EXERCISE | Render the lines below as a JSON list of strings, with one string per line and blank lines omitted. Leave the pictures out of the list.

DATA SHOWN |

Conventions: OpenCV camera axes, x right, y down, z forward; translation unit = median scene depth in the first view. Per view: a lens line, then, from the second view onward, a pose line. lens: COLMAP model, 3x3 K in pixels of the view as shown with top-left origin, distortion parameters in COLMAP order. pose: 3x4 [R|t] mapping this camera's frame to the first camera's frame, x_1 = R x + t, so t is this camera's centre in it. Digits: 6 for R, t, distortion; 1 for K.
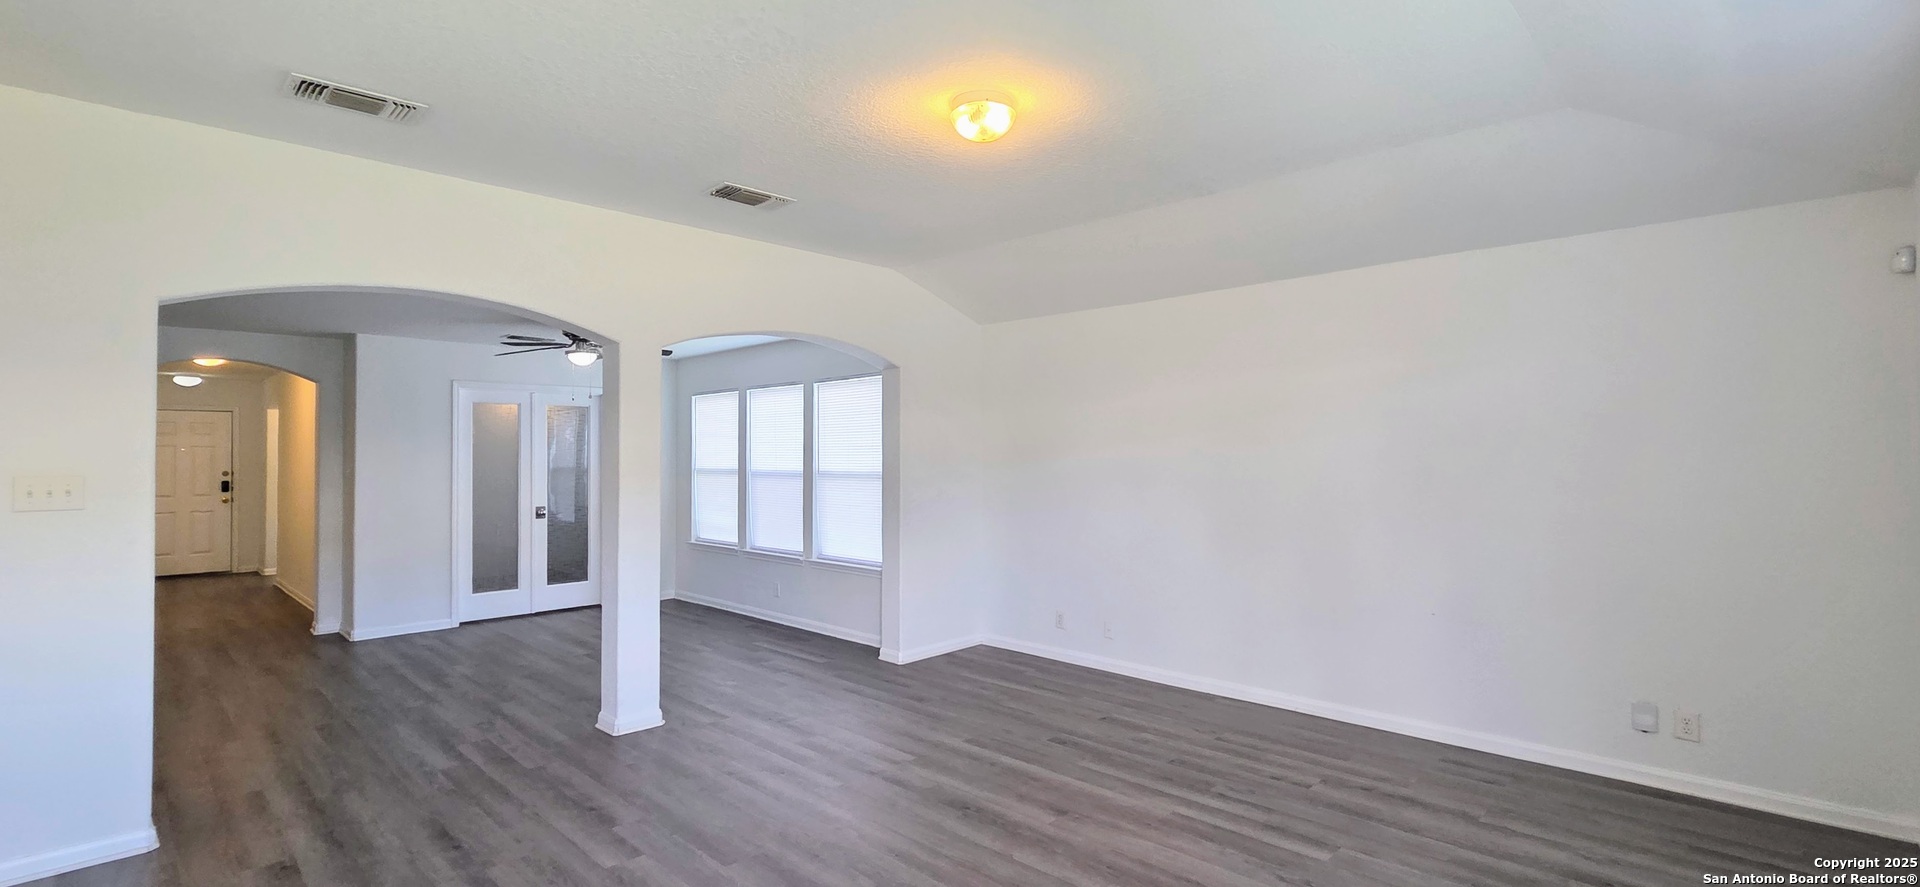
lens RADIAL K [[858.6, 0, 961.5], [0, 858.6, 433.5], [0, 0, 1]] dist [0.000483, 0.000006]
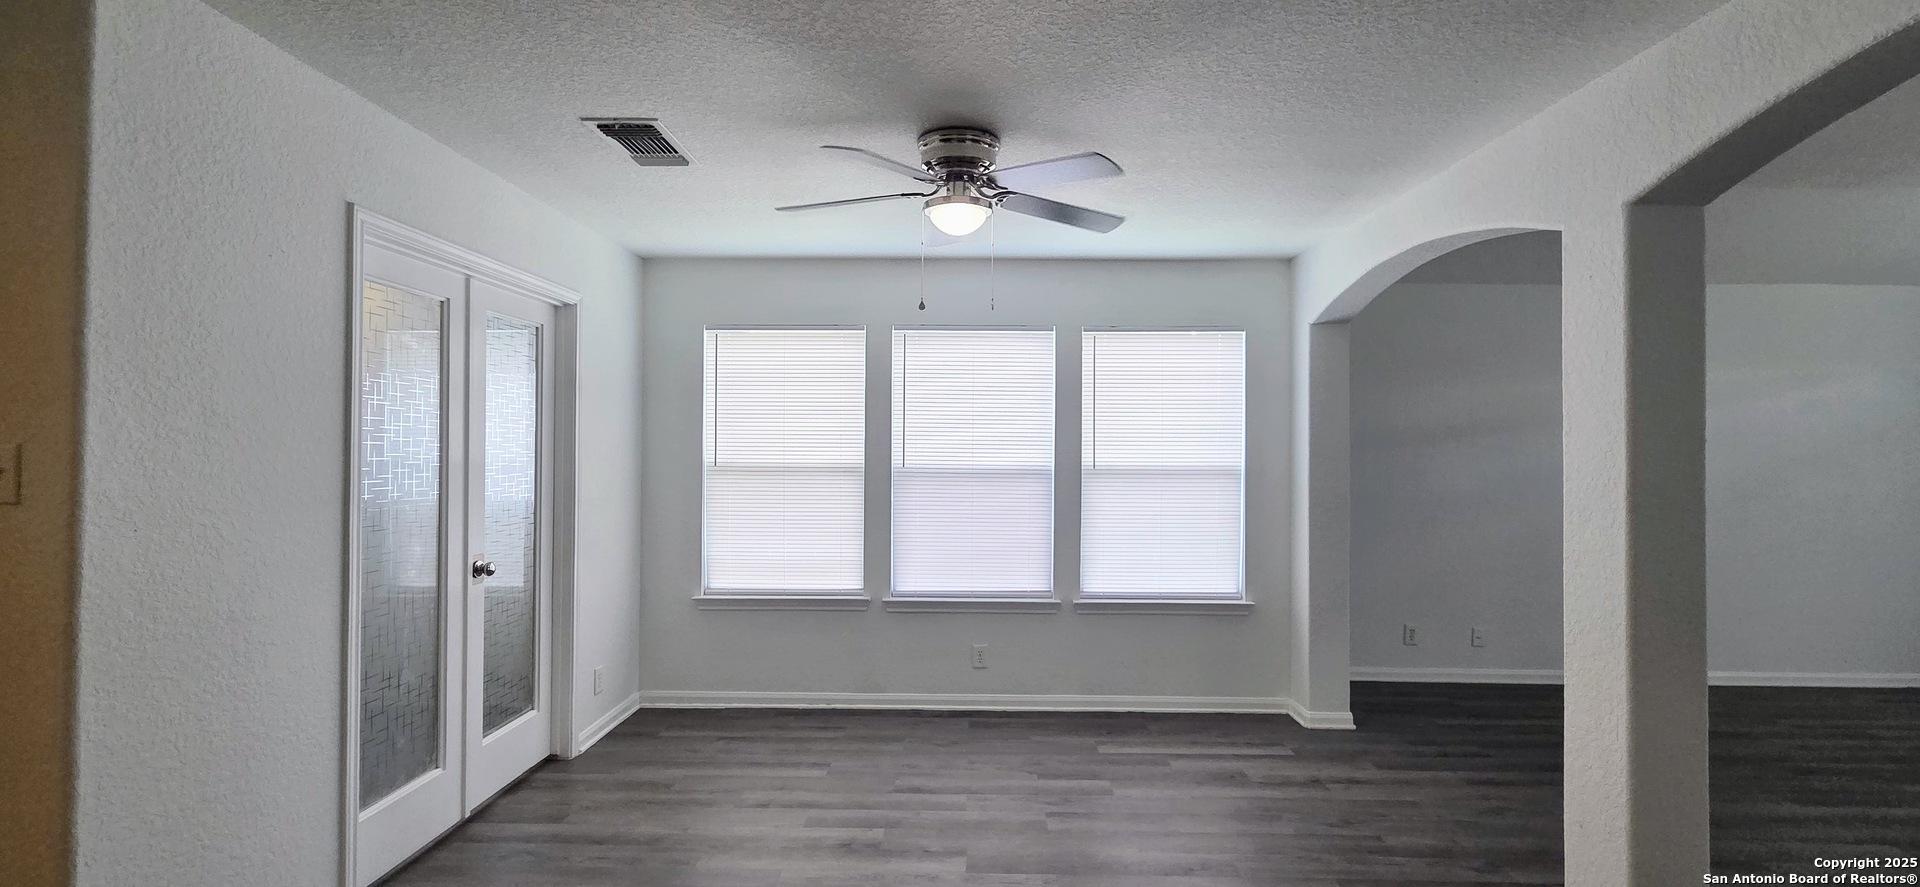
lens RADIAL K [[781.1, 0, 970.9], [0, 781.1, 442.9], [0, 0, 1]] dist [0.000361, -0.000085]
pose [[0.713681, 0.020610, 0.700167, -0.576902], [-0.029095, 0.999577, 0.000234, 0.023243], [-0.699866, -0.020538, 0.713979, 0.555030]]
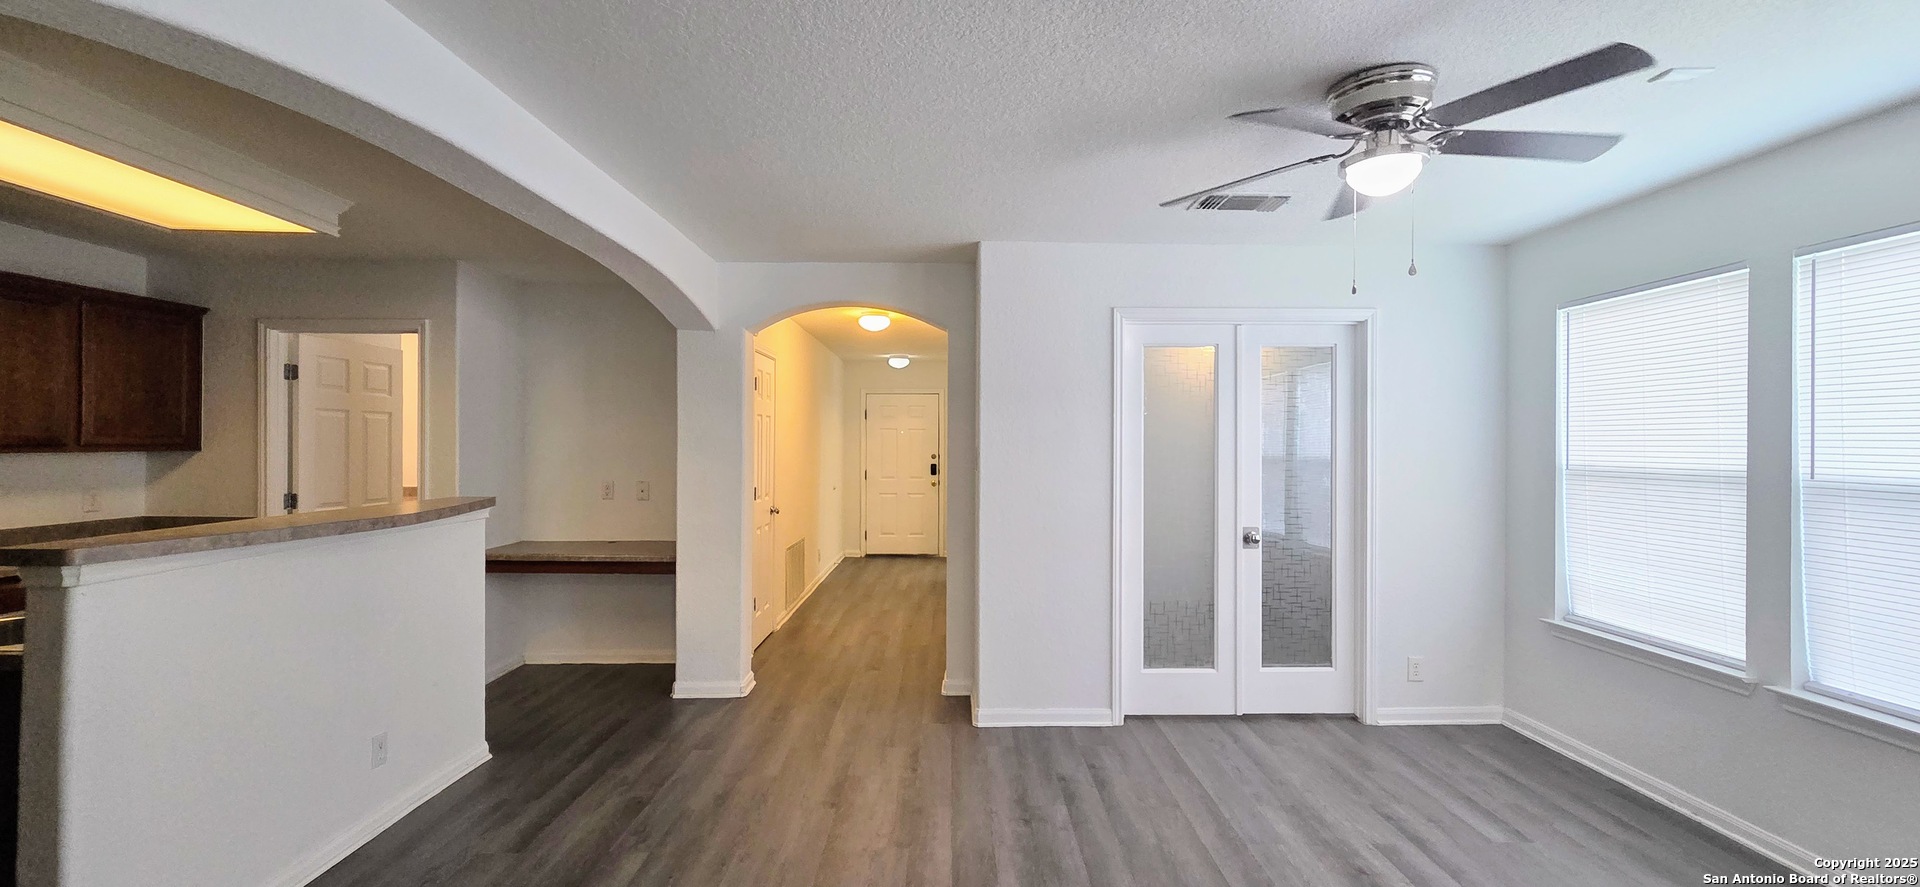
lens RADIAL K [[781.1, 0, 970.9], [0, 781.1, 442.9], [0, 0, 1]] dist [0.000361, -0.000085]
pose [[0.723990, 0.008933, -0.689753, -0.266658], [0.005229, 0.999816, 0.018438, 0.019140], [0.689791, -0.016955, 0.723810, 0.496085]]
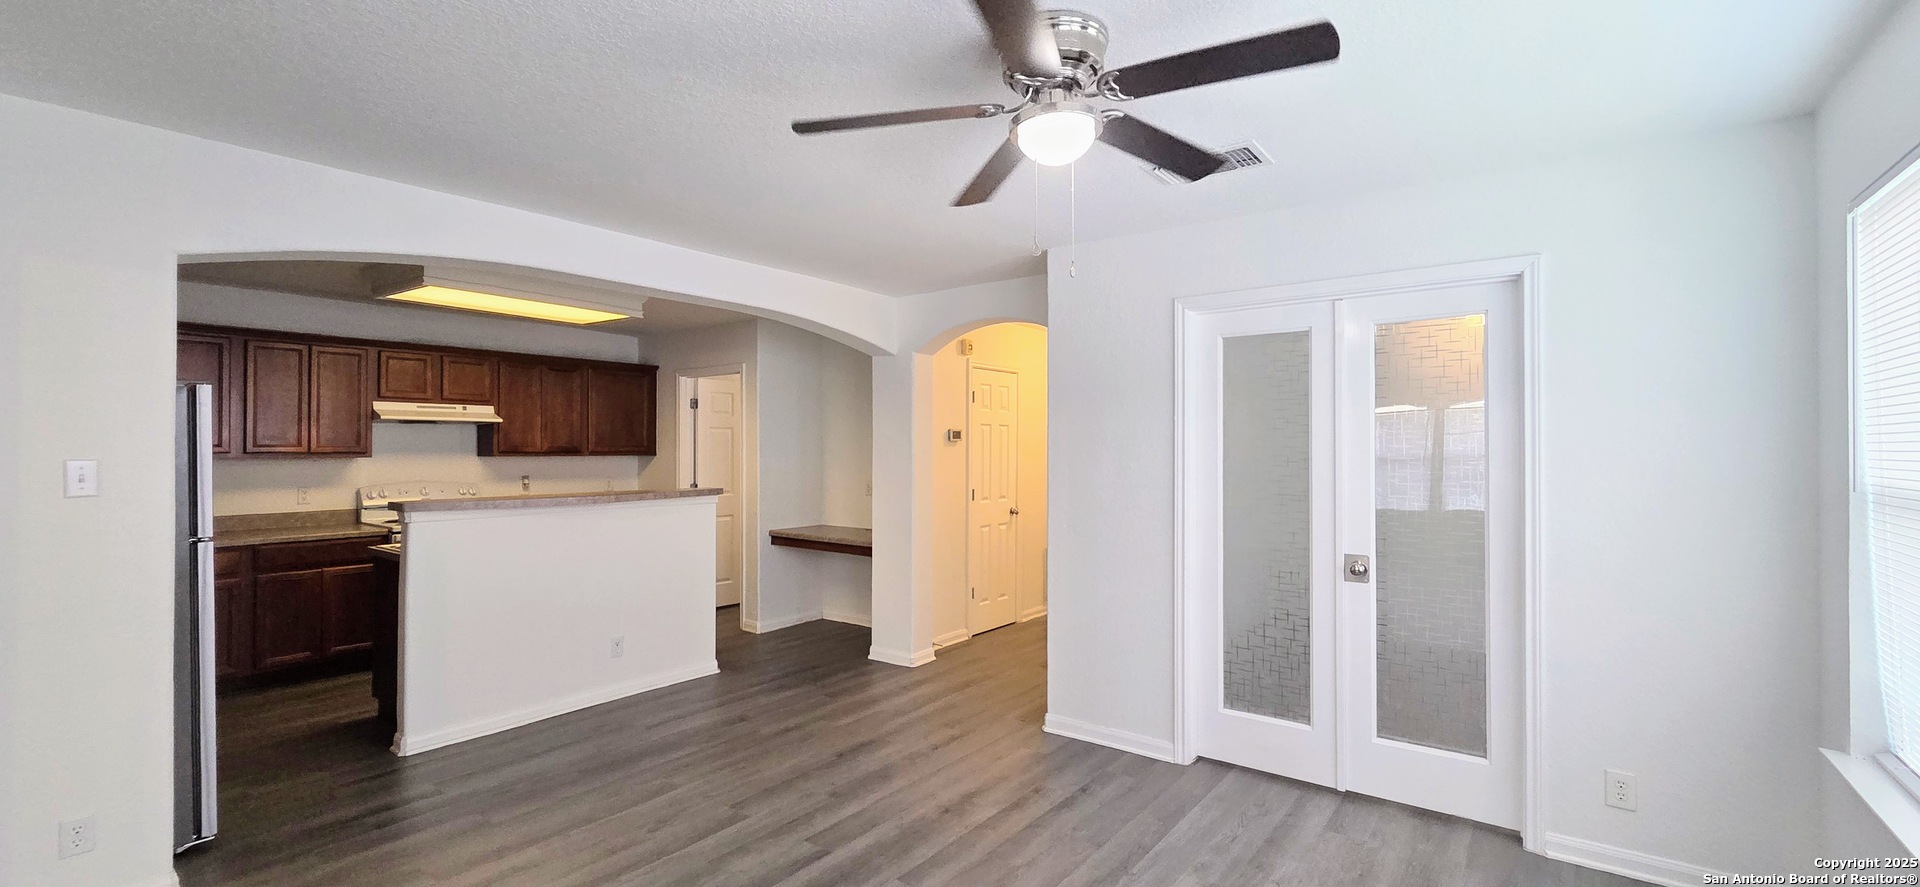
lens RADIAL K [[781.1, 0, 970.9], [0, 781.1, 442.9], [0, 0, 1]] dist [0.000361, -0.000085]
pose [[0.148103, -0.000769, -0.988972, -0.119846], [0.017440, 0.999846, 0.001834, 0.022690], [0.988818, -0.017520, 0.148094, 0.732330]]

ANSWER TO THIS PROBLEM |
[
  "Conventions: OpenCV camera axes, x right, y down, z forward; translation unit = median scene depth in the first view. Per view: a lens line, then, from the second view onward, a pose line. lens: COLMAP model, 3x3 K in pixels of the view as shown with top-left origin, distortion parameters in COLMAP order. pose: 3x4 [R|t] mapping this camera's frame to the first camera's frame, x_1 = R x + t, so t is this camera's centre in it. Digits: 6 for R, t, distortion; 1 for K.",
  "lens RADIAL K [[858.6, 0, 961.5], [0, 858.6, 433.5], [0, 0, 1]] dist [0.000483, 0.000006]",
  "lens RADIAL K [[781.1, 0, 970.9], [0, 781.1, 442.9], [0, 0, 1]] dist [0.000361, -0.000085]",
  "pose [[0.713681, 0.020610, 0.700167, -0.576902], [-0.029095, 0.999577, 0.000234, 0.023243], [-0.699866, -0.020538, 0.713979, 0.555030]]",
  "lens RADIAL K [[781.1, 0, 970.9], [0, 781.1, 442.9], [0, 0, 1]] dist [0.000361, -0.000085]",
  "pose [[0.723990, 0.008933, -0.689753, -0.266658], [0.005229, 0.999816, 0.018438, 0.019140], [0.689791, -0.016955, 0.723810, 0.496085]]",
  "lens RADIAL K [[781.1, 0, 970.9], [0, 781.1, 442.9], [0, 0, 1]] dist [0.000361, -0.000085]",
  "pose [[0.148103, -0.000769, -0.988972, -0.119846], [0.017440, 0.999846, 0.001834, 0.022690], [0.988818, -0.017520, 0.148094, 0.732330]]"
]